• **Stored records**
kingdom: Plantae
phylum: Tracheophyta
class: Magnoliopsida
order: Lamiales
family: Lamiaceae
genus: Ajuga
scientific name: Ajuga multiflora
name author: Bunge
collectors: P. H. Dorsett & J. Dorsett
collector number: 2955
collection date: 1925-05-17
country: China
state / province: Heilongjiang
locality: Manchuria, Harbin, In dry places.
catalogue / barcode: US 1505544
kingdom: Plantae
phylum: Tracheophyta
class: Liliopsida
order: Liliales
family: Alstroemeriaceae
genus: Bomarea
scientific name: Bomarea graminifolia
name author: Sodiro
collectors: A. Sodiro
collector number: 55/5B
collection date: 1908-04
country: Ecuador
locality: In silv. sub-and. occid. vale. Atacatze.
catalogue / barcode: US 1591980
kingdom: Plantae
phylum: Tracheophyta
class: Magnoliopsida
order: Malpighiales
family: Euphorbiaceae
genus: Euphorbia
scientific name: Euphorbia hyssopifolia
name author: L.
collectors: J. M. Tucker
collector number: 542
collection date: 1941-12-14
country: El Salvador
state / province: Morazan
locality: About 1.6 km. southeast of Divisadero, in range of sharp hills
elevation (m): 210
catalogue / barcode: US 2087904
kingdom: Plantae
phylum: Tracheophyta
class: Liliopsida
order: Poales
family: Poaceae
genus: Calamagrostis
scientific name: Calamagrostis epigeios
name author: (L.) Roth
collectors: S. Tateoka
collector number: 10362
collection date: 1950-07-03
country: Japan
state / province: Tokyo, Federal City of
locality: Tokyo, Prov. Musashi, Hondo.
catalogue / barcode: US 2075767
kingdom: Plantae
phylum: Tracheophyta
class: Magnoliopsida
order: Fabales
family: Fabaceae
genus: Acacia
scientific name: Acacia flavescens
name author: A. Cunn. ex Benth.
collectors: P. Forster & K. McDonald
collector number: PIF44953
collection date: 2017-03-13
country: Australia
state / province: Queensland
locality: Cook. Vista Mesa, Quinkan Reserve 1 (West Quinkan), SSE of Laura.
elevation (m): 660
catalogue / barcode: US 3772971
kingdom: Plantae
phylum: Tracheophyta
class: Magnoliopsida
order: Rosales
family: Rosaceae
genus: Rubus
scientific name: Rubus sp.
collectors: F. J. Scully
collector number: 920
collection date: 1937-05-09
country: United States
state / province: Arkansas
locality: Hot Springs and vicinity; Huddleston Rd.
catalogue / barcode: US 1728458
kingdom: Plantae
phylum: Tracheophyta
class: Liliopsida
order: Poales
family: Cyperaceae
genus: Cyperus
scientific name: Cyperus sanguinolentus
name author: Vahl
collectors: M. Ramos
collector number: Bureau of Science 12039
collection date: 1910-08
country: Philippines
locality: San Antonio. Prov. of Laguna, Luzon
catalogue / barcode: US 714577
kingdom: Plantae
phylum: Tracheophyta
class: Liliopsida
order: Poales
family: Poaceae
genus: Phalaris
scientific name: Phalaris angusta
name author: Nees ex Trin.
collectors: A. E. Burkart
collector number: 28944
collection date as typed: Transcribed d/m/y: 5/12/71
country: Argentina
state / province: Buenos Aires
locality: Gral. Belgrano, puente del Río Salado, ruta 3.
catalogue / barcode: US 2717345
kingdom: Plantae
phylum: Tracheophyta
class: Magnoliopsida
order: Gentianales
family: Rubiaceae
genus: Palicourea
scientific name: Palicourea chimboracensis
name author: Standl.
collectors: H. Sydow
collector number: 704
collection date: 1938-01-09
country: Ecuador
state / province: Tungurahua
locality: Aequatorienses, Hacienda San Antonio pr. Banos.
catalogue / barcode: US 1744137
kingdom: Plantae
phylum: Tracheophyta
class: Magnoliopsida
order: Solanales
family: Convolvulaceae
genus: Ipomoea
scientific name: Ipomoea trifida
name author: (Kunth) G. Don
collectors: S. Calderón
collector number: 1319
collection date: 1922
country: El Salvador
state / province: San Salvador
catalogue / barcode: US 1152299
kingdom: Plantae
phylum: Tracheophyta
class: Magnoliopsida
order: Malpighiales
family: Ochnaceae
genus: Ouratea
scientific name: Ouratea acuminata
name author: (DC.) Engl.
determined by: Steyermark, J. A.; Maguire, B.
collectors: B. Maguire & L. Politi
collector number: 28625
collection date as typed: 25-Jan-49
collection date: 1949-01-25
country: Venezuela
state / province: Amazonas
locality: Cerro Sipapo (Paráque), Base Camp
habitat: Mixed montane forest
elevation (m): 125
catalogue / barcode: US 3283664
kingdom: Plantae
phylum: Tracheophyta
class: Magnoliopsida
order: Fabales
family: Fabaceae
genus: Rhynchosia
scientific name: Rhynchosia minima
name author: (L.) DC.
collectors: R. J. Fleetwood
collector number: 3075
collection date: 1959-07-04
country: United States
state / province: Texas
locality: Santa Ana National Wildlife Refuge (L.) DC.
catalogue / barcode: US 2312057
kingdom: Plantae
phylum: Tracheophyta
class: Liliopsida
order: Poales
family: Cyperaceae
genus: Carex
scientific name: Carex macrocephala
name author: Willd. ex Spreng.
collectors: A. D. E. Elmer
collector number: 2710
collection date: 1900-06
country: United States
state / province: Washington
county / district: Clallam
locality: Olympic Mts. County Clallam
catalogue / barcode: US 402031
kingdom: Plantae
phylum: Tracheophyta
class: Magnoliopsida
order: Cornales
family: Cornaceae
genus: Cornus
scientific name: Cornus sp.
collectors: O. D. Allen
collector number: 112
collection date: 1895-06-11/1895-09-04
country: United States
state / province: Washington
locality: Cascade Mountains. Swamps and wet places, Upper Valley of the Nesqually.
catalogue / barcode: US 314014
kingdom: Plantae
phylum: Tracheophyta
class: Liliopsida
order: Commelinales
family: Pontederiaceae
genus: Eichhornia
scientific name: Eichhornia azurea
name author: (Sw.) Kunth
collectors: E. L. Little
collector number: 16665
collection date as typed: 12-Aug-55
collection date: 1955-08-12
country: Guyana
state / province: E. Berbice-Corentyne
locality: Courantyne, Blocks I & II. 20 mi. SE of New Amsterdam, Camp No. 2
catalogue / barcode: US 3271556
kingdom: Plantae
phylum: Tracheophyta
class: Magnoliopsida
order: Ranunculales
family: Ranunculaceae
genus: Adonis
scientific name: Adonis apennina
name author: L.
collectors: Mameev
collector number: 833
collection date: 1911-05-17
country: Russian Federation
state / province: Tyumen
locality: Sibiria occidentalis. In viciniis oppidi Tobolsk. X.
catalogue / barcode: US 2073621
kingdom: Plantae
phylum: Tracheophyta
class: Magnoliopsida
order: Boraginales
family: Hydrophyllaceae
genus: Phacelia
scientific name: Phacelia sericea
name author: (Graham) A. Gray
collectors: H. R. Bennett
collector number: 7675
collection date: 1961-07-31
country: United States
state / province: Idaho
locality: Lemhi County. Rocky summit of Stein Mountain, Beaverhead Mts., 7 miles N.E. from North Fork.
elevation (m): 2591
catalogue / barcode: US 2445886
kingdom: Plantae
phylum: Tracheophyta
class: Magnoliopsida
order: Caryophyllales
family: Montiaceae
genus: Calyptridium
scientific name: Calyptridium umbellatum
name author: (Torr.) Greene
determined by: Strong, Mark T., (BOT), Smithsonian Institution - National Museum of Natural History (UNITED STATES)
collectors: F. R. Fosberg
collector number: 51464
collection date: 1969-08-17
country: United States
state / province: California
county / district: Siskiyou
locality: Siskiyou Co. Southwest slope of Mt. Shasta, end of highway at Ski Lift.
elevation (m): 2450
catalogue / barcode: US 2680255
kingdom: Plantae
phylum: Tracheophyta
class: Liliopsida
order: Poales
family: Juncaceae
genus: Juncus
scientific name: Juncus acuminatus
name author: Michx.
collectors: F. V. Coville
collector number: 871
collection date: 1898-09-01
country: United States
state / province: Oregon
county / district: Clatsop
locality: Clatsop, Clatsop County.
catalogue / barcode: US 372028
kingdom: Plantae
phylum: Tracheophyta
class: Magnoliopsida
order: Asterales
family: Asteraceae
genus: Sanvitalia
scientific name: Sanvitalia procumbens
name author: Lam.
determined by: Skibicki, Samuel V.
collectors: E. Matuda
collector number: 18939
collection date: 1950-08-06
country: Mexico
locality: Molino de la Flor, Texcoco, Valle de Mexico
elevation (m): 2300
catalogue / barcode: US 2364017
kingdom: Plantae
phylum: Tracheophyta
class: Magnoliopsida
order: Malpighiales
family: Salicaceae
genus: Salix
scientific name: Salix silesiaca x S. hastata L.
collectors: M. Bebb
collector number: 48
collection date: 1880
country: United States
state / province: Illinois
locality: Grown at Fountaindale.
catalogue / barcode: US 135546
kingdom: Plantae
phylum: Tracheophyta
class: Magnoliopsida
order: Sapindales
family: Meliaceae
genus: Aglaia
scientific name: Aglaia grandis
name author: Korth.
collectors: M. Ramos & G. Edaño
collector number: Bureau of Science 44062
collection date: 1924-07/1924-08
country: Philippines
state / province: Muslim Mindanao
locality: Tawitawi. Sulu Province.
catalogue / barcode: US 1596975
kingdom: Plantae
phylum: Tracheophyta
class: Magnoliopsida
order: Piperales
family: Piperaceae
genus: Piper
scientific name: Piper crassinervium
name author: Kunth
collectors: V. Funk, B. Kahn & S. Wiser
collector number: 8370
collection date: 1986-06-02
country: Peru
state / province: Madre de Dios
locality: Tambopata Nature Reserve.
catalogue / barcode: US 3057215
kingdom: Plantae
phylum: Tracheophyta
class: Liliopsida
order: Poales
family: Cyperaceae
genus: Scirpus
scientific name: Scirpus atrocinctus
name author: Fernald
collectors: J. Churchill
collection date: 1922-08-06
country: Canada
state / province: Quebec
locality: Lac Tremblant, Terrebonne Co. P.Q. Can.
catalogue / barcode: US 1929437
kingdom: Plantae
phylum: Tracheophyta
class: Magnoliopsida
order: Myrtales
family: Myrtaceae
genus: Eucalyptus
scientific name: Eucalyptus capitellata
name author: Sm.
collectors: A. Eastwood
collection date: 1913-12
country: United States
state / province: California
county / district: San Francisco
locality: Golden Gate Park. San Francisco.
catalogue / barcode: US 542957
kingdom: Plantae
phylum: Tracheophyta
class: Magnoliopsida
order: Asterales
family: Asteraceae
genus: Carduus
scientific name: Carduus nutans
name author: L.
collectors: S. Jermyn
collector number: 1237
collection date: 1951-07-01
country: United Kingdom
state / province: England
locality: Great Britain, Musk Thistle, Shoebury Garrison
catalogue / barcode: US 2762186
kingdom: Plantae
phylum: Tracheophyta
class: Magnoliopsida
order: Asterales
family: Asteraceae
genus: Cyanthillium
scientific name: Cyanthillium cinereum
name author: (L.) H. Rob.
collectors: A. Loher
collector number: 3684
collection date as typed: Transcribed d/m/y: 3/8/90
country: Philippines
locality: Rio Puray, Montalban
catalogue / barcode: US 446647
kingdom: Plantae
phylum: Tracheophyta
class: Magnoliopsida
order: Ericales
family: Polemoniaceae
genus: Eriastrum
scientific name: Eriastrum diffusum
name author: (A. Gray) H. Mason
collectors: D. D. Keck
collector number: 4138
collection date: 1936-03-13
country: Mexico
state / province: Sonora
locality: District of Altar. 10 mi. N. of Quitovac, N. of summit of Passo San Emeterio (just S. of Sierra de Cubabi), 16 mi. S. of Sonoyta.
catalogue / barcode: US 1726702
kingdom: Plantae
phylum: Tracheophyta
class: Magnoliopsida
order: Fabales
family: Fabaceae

• **Directions**
Please repeat the section that begins with the line containing "country: Australia" and ends with the line containing "state / province: Buenos Aires", switching "locality" to "site" and leaving everything else the same.

• **Exercise answer**
country: Australia
state / province: Queensland
site: Cook. Vista Mesa, Quinkan Reserve 1 (West Quinkan), SSE of Laura.
elevation (m): 660
catalogue / barcode: US 3772971
kingdom: Plantae
phylum: Tracheophyta
class: Magnoliopsida
order: Rosales
family: Rosaceae
genus: Rubus
scientific name: Rubus sp.
collectors: F. J. Scully
collector number: 920
collection date: 1937-05-09
country: United States
state / province: Arkansas
site: Hot Springs and vicinity; Huddleston Rd.
catalogue / barcode: US 1728458
kingdom: Plantae
phylum: Tracheophyta
class: Liliopsida
order: Poales
family: Cyperaceae
genus: Cyperus
scientific name: Cyperus sanguinolentus
name author: Vahl
collectors: M. Ramos
collector number: Bureau of Science 12039
collection date: 1910-08
country: Philippines
site: San Antonio. Prov. of Laguna, Luzon
catalogue / barcode: US 714577
kingdom: Plantae
phylum: Tracheophyta
class: Liliopsida
order: Poales
family: Poaceae
genus: Phalaris
scientific name: Phalaris angusta
name author: Nees ex Trin.
collectors: A. E. Burkart
collector number: 28944
collection date as typed: Transcribed d/m/y: 5/12/71
country: Argentina
state / province: Buenos Aires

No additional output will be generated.